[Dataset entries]
========
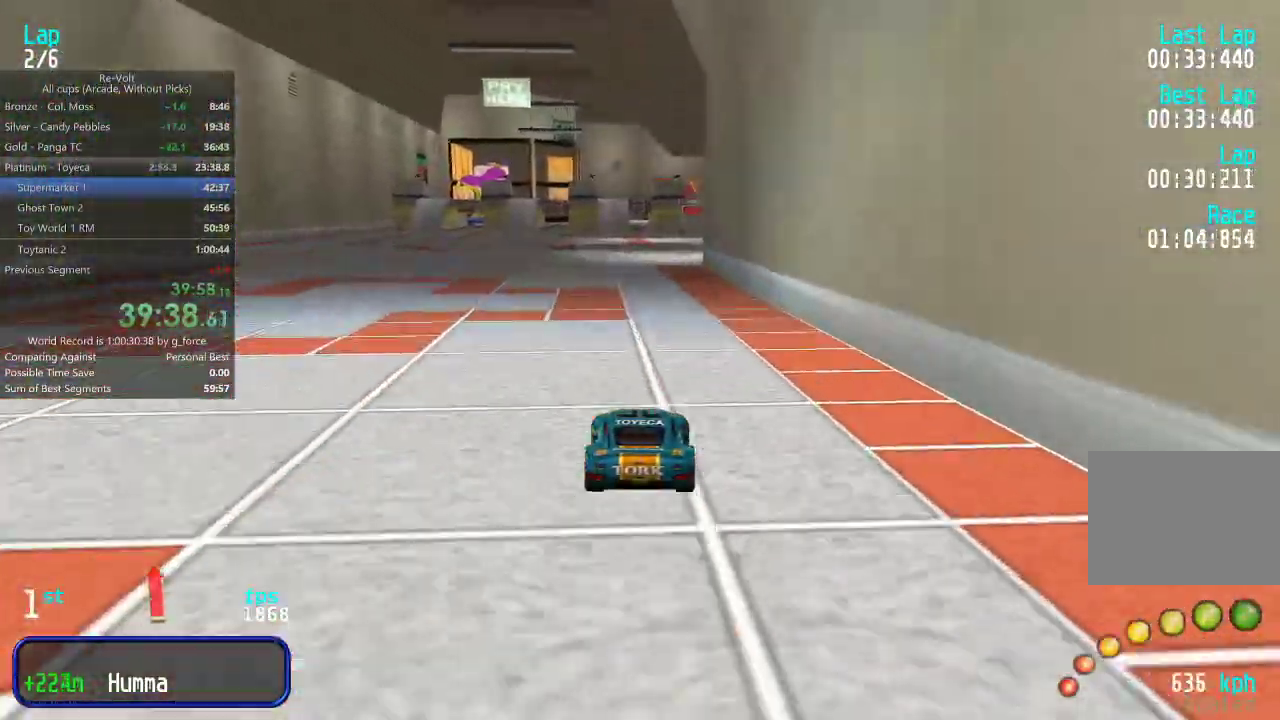
{"keys": ["up"], "events": []}
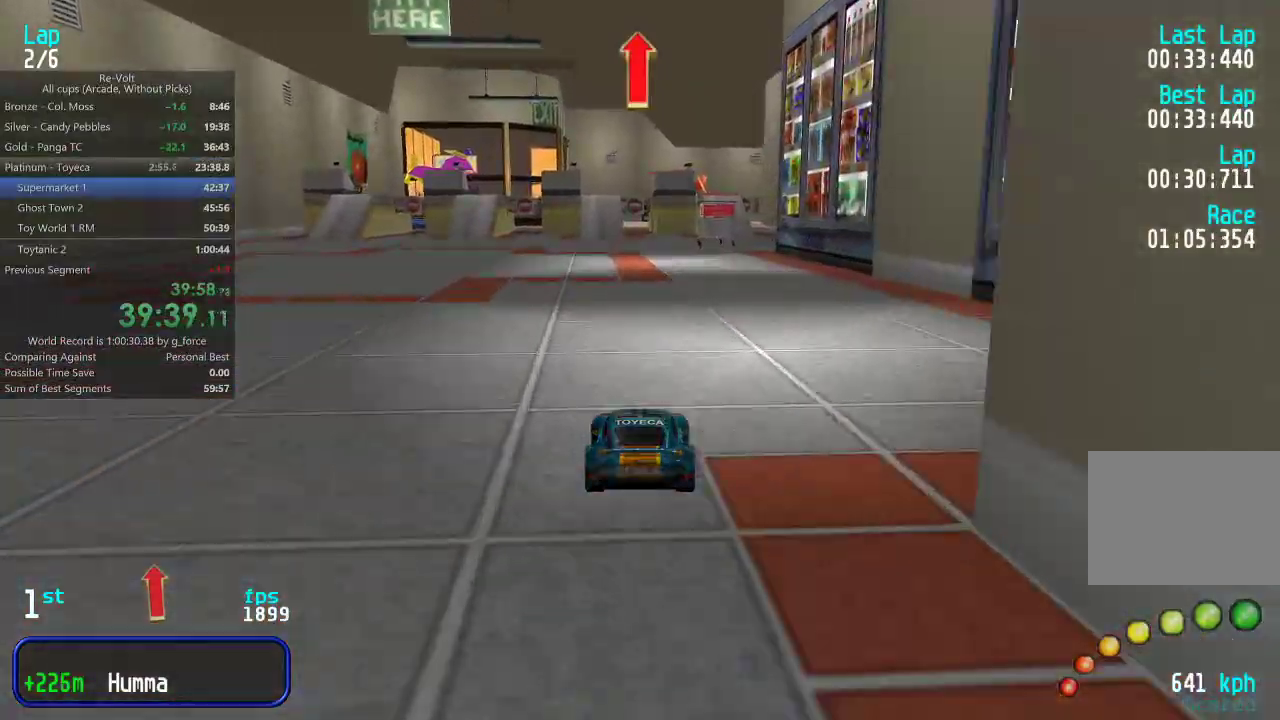
{"keys": ["up"], "events": []}
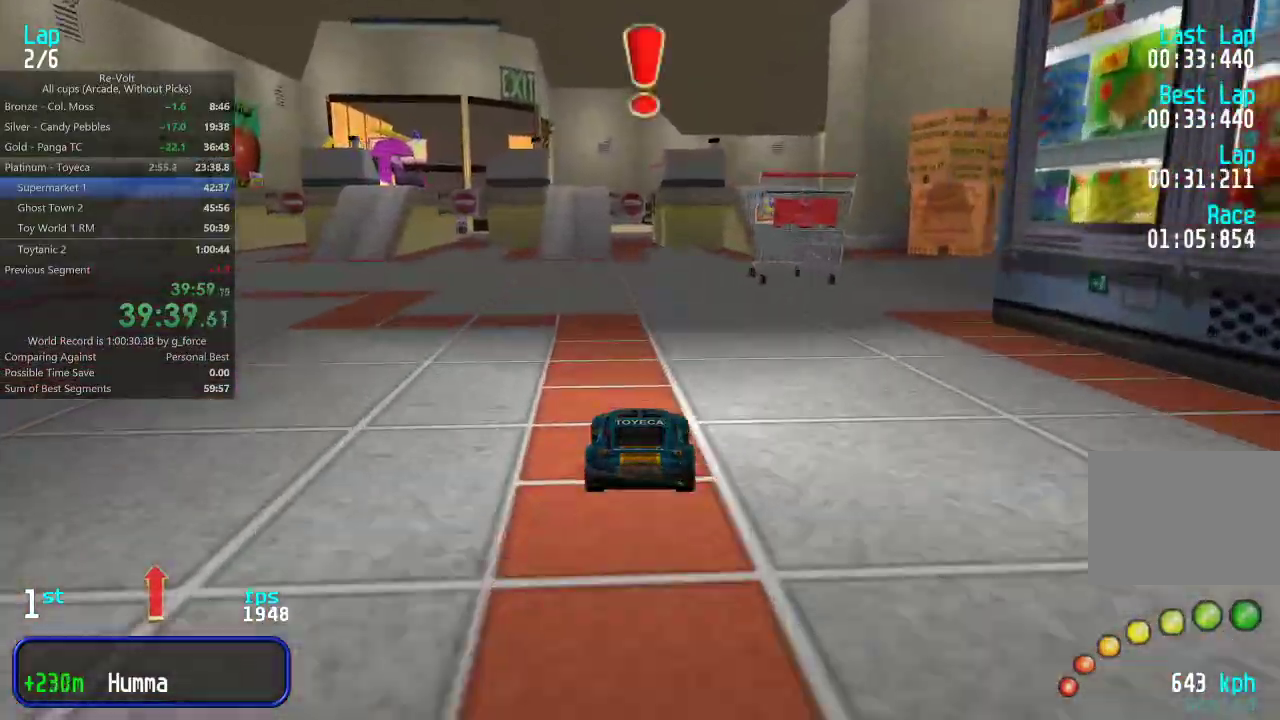
{"keys": ["up"], "events": [[383, "left", "down"], [467, "left", "up"]]}
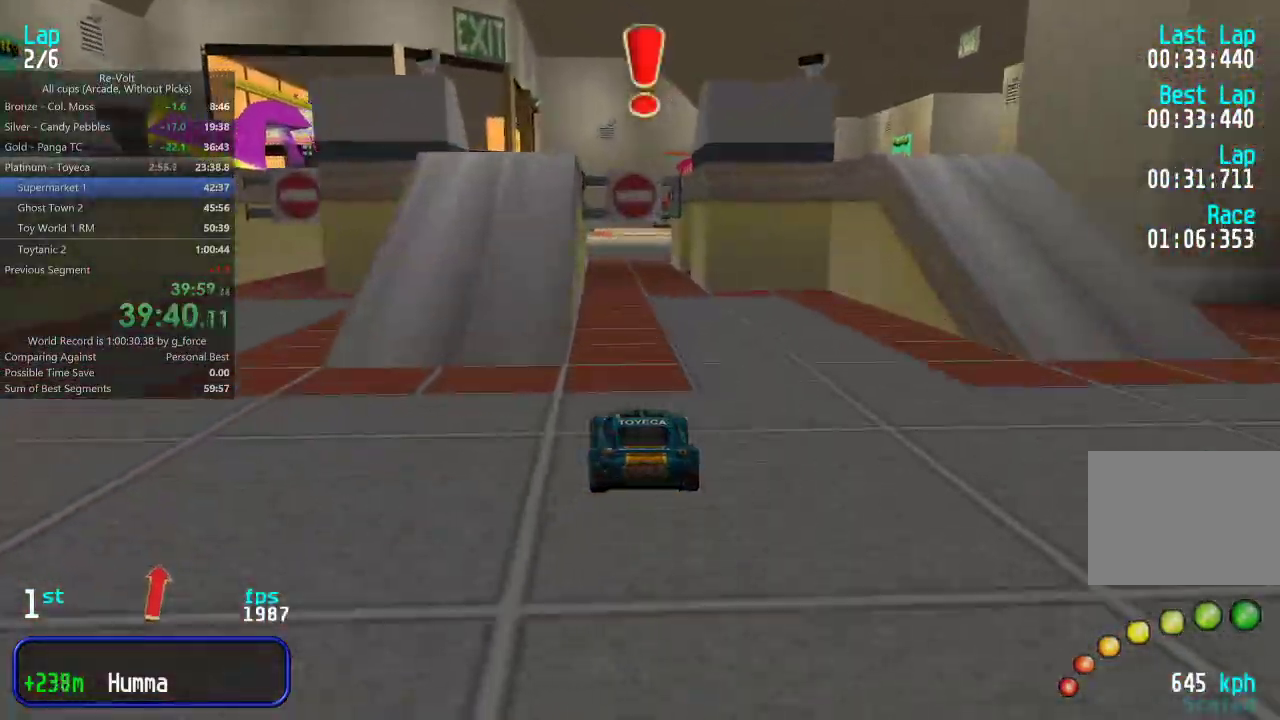
{"keys": ["up"], "events": [[200, "right", "down"], [300, "right", "up"], [367, "right", "down"], [500, "right", "up"]]}
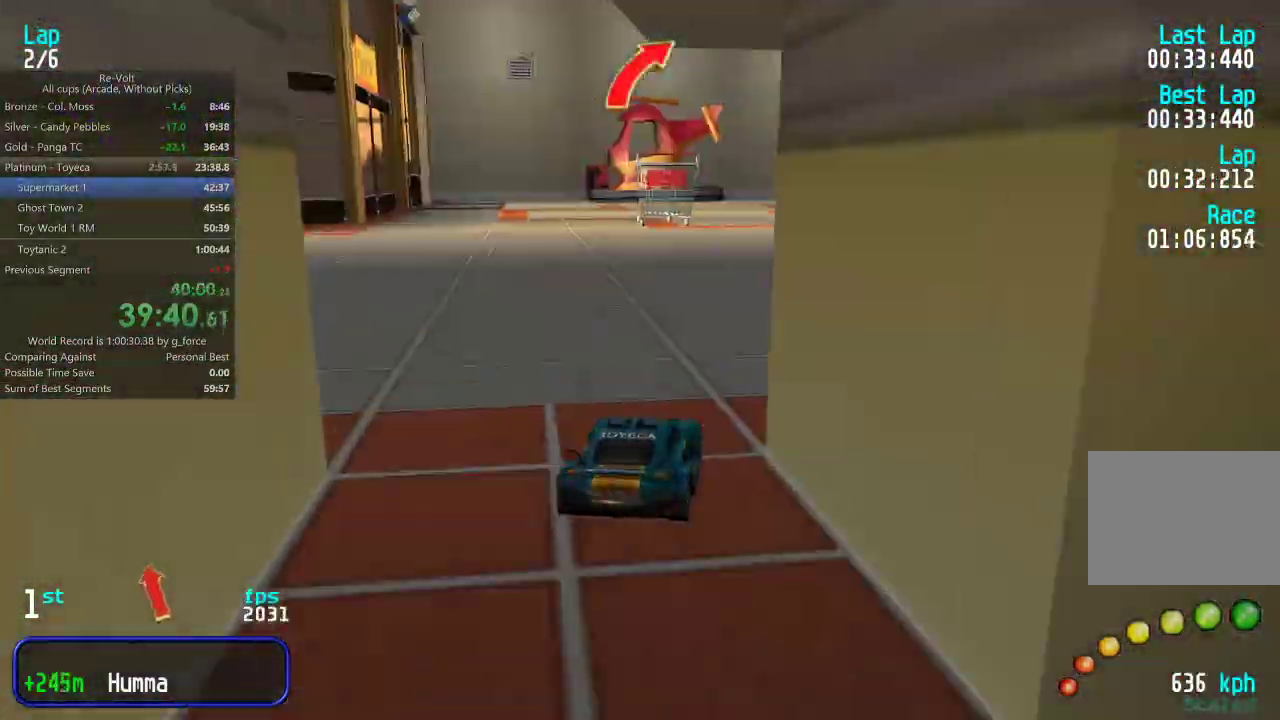
{"keys": ["up"], "events": [[33, "right", "down"], [200, "right", "up"], [233, "right", "down"], [333, "right", "up"], [400, "right", "down"], [500, "right", "up"]]}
========
» **PROBLEM TO SOLVE**: Once the pictures are set aside, restate the remaining data above exactly.

» **OUTPUT OF THE EXERCISE**:
{"keys": ["up"], "events": []}
{"keys": ["up"], "events": []}
{"keys": ["up"], "events": [[383, "left", "down"], [467, "left", "up"]]}
{"keys": ["up"], "events": [[200, "right", "down"], [300, "right", "up"], [367, "right", "down"], [500, "right", "up"]]}
{"keys": ["up"], "events": [[33, "right", "down"], [200, "right", "up"], [233, "right", "down"], [333, "right", "up"], [400, "right", "down"], [500, "right", "up"]]}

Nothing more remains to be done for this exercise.